The kitten, Bella, has found the catnip. She’s a responsible drug user, though, she only partakes of a little, goes apesh!t crazy for a few minutes, then gets back to chasing invisible animals and getting underfoot. I guess you don’t need many mind-altering substances when you’re already zonkers.
Garden Gym Club
First the flowers - my husband’s domain…
Bee balm
Cematis
Fringe Tree
Hiwire Flyer climbing rose
Flower bed near the house
Red climbing rose
Peach rose
Climbing rose topped by clematis
And my vegetable garden - my domain. Everything I started from seeds or direct sowed seeds except the onions, potatoes and 3 of the 19 tomato plants.
Cucumbers
Green and wax beans
Lettuce
Onions
Peas
Potatoes (shhh… I know)
Squash and Zucchini
Tomatoes
Gorgeous! I have a funny story you’d appreciate.

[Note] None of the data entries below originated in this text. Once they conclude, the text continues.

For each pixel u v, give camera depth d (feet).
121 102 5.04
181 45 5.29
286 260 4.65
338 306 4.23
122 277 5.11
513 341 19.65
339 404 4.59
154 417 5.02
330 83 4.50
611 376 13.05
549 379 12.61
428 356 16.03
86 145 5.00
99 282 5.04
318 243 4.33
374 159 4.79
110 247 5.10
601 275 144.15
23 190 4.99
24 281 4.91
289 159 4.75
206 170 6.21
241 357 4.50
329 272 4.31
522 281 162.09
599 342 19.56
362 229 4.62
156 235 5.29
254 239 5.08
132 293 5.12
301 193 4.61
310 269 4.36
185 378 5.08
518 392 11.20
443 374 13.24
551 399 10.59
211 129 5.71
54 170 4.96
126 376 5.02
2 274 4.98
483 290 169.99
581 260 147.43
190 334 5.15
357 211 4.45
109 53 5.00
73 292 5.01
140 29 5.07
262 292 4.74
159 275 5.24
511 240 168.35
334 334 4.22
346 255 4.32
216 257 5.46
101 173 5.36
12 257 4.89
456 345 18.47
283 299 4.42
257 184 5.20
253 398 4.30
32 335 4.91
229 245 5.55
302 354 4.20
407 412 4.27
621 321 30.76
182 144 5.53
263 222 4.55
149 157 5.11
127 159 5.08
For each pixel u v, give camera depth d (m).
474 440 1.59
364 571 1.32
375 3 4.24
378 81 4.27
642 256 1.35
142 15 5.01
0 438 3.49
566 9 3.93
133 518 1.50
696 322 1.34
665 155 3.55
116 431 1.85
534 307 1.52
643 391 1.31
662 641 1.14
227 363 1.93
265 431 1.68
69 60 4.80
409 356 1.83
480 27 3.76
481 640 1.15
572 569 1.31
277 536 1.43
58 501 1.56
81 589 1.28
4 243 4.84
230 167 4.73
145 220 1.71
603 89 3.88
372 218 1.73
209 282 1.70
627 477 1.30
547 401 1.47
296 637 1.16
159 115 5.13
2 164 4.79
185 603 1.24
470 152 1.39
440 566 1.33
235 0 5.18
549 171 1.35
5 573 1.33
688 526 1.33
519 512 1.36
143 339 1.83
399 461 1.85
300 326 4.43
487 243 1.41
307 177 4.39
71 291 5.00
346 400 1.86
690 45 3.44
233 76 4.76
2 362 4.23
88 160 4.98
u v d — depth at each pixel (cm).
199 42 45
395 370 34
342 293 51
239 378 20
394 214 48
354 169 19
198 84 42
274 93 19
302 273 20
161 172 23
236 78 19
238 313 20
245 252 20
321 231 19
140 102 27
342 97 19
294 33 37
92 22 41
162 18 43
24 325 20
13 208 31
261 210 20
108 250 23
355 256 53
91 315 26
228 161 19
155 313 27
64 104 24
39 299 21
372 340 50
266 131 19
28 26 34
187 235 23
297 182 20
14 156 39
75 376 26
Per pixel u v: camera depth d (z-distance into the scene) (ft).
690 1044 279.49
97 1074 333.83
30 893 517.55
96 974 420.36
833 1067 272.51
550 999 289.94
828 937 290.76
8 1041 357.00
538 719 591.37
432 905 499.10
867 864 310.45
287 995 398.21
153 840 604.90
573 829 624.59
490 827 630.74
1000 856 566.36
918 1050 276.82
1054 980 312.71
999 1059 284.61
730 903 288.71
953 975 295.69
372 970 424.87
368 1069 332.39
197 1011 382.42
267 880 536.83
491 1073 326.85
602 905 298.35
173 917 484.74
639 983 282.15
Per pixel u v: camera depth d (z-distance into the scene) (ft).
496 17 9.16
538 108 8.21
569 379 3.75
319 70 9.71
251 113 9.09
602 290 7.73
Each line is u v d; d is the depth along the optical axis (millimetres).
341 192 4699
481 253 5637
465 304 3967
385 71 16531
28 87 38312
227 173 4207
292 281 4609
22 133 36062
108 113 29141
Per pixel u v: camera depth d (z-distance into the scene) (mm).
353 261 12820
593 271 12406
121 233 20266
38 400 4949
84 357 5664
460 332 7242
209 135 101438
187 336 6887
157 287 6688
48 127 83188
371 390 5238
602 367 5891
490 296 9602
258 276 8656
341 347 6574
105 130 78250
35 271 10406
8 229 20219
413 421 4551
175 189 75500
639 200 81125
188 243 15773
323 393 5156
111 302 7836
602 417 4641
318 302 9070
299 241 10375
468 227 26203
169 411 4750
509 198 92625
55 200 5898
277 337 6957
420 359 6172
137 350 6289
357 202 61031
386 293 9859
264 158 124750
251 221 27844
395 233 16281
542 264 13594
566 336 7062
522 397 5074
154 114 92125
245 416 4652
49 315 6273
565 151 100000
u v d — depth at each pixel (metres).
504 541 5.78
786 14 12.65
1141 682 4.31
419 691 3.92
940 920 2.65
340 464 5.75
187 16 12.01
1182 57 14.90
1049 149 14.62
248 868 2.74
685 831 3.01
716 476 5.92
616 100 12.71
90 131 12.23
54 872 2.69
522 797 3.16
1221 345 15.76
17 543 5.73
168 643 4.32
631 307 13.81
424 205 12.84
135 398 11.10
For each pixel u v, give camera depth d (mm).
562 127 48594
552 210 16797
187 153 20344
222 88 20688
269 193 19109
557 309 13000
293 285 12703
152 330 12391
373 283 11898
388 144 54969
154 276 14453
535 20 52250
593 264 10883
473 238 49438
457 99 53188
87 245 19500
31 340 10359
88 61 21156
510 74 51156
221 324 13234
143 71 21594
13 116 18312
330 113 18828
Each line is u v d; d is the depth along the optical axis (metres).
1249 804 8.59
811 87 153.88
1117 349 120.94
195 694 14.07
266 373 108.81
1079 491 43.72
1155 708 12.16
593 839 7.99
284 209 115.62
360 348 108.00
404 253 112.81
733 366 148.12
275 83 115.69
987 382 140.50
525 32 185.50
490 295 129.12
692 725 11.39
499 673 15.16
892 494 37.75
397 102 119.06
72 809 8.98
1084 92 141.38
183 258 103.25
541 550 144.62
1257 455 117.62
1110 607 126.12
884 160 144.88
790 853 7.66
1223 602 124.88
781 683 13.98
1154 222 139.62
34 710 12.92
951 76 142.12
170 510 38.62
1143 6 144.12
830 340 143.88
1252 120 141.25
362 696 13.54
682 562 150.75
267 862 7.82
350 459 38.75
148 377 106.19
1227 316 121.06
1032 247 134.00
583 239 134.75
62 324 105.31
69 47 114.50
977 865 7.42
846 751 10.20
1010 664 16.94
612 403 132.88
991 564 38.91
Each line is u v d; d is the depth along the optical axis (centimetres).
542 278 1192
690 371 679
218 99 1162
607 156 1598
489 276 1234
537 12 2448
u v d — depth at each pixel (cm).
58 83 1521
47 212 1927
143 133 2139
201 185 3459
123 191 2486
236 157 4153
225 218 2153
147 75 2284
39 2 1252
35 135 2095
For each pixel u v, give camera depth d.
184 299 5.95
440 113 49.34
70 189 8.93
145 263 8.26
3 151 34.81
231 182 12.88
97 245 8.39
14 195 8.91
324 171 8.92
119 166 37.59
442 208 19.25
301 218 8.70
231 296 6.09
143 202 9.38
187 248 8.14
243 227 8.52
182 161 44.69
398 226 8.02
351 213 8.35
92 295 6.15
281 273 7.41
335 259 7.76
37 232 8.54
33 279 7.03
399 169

Back in my garden design days, I was gathering info for a bid for a little old lady. She was very sweet and very earnest but didn’t exactly know her plants.
She said, “And there’s this vine I like, I’ve seen it around, with the nice purple flowers? Clitoris, I think it’s called–”
“I believe that’s called clematis,” I added quickly.
Had to look away for a good 30 seconds to wipe the grin off my face.
Thank-you!
We are especially appreciative this year because last year we had a late hard freeze and my fringe tree didn’t bloom and it hurt a lot of my other perineals and they just weren’t as spectacular.
You mentioned flooding - we had the worth flood in the history of this property back in April. All 3 beehives were swept into the woods - we recovered one and it miracuously made it.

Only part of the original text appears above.